■ The data

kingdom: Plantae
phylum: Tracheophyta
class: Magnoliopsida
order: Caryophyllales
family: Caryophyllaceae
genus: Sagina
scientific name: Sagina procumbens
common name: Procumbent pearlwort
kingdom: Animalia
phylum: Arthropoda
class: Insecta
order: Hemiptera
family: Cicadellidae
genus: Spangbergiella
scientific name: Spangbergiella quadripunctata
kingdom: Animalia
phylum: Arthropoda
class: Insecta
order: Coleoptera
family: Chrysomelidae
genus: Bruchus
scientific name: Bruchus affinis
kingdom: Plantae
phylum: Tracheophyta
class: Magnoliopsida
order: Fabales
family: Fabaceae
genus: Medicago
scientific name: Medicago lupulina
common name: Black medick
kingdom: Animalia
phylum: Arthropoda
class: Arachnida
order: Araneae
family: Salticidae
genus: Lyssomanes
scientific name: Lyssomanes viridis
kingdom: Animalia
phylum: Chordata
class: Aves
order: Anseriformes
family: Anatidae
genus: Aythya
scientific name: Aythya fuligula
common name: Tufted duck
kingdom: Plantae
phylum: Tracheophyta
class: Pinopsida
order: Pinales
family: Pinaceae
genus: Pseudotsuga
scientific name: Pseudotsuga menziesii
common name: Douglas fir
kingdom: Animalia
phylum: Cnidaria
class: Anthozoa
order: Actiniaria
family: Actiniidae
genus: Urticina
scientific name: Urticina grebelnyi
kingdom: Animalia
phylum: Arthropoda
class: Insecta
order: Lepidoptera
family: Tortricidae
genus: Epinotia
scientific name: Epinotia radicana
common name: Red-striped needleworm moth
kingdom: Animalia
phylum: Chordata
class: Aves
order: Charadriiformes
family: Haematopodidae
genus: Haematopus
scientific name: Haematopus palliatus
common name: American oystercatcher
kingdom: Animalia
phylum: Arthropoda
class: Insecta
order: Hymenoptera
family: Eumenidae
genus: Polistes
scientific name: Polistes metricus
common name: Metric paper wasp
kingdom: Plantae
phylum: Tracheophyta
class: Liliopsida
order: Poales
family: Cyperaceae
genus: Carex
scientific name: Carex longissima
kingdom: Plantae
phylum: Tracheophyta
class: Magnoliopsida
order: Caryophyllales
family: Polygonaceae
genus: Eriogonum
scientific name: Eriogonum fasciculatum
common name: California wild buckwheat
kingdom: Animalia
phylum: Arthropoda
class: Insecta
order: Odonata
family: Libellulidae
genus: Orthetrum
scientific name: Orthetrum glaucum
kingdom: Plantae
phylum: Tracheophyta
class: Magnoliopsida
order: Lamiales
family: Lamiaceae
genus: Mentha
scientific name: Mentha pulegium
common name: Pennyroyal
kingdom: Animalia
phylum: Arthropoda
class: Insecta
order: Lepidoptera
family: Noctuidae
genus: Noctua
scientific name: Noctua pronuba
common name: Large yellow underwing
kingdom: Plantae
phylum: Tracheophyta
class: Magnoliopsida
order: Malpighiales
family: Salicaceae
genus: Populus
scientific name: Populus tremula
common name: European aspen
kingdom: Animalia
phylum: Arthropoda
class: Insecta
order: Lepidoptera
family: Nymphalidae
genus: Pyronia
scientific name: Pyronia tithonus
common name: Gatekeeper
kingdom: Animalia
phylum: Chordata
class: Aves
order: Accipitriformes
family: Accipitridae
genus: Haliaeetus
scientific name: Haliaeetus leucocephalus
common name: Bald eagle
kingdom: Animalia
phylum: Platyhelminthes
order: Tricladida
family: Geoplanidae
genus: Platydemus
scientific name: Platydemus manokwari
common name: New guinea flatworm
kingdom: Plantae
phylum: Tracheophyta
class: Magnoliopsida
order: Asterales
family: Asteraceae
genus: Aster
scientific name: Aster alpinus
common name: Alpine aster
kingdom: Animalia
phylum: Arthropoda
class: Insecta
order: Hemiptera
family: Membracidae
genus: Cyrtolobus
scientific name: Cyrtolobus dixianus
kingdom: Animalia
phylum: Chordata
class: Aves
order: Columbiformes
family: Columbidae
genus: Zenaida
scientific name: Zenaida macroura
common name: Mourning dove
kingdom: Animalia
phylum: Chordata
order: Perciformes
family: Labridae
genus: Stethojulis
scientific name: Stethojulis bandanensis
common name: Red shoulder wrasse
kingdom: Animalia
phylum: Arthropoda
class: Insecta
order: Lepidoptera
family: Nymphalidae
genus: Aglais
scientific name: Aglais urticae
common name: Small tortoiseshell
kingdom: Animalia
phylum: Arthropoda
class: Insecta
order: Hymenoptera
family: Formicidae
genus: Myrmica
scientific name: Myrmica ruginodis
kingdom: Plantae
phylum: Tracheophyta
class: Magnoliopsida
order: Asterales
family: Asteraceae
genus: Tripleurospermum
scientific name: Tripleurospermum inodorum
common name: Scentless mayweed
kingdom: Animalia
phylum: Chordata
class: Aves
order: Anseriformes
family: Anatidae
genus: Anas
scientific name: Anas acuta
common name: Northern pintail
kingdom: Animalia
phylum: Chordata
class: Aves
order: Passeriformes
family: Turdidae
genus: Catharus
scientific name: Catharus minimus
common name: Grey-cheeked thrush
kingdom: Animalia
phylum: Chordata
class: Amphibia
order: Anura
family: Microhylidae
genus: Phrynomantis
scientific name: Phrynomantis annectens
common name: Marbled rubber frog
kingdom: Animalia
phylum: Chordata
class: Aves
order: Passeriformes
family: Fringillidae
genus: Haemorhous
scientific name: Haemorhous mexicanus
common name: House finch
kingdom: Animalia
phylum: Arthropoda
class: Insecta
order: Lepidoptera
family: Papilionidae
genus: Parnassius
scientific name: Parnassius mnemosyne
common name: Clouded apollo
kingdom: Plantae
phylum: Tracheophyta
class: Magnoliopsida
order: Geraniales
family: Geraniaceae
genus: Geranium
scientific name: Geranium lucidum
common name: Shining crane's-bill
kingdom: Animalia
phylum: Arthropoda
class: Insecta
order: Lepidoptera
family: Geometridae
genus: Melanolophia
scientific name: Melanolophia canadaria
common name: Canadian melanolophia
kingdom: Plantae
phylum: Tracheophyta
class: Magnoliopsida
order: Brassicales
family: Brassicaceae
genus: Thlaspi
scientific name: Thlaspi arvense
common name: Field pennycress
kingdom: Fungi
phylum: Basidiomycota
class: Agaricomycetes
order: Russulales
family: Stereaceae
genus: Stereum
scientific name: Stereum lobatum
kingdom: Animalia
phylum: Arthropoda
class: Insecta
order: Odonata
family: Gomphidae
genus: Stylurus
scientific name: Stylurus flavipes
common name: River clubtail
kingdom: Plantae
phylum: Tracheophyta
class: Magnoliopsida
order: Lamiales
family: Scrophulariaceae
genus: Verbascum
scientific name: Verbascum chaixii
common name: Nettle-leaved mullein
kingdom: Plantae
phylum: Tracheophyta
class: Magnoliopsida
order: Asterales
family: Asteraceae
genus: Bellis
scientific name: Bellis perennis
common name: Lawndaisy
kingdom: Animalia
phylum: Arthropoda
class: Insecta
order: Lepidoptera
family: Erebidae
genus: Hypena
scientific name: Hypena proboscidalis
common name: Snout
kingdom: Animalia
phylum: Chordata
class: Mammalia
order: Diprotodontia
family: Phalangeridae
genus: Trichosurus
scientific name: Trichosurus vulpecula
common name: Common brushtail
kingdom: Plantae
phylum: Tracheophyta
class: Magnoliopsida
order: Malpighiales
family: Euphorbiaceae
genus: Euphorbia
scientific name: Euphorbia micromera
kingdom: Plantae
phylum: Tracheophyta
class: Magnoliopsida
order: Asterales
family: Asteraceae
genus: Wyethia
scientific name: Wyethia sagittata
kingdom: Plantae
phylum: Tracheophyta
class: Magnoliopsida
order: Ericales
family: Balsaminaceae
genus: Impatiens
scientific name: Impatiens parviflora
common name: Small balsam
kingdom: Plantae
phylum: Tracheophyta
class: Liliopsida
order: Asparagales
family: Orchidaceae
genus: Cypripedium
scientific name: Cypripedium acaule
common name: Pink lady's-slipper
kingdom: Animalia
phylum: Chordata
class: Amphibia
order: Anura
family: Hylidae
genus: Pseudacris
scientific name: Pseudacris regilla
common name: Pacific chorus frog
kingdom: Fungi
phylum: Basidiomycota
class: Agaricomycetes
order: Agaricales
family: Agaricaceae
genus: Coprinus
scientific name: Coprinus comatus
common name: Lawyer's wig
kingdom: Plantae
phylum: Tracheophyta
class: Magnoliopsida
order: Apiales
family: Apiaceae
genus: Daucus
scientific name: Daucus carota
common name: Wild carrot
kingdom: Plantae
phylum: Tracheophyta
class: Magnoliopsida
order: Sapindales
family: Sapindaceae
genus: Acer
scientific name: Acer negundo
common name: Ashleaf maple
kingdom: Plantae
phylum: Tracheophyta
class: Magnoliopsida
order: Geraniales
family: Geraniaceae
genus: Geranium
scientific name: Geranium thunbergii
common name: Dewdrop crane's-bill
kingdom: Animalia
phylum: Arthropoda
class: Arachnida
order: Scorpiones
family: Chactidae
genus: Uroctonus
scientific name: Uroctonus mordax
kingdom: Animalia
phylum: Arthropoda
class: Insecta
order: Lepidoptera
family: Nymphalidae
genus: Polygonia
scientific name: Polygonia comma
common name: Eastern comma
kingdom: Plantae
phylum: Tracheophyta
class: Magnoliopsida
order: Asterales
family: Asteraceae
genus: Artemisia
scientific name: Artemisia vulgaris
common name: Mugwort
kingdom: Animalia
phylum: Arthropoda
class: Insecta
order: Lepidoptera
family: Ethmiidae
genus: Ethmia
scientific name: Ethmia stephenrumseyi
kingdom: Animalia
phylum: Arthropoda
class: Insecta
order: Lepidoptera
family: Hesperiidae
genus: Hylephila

■ Required task
Copy out everything from the line containing "scientific name: Wyethia sagittata" down to the line containing "genus: Cypripedium", swapping "phylum" for "division" and leaving all else unchanged.

■ Written answer
scientific name: Wyethia sagittata
kingdom: Plantae
division: Tracheophyta
class: Magnoliopsida
order: Ericales
family: Balsaminaceae
genus: Impatiens
scientific name: Impatiens parviflora
common name: Small balsam
kingdom: Plantae
division: Tracheophyta
class: Liliopsida
order: Asparagales
family: Orchidaceae
genus: Cypripedium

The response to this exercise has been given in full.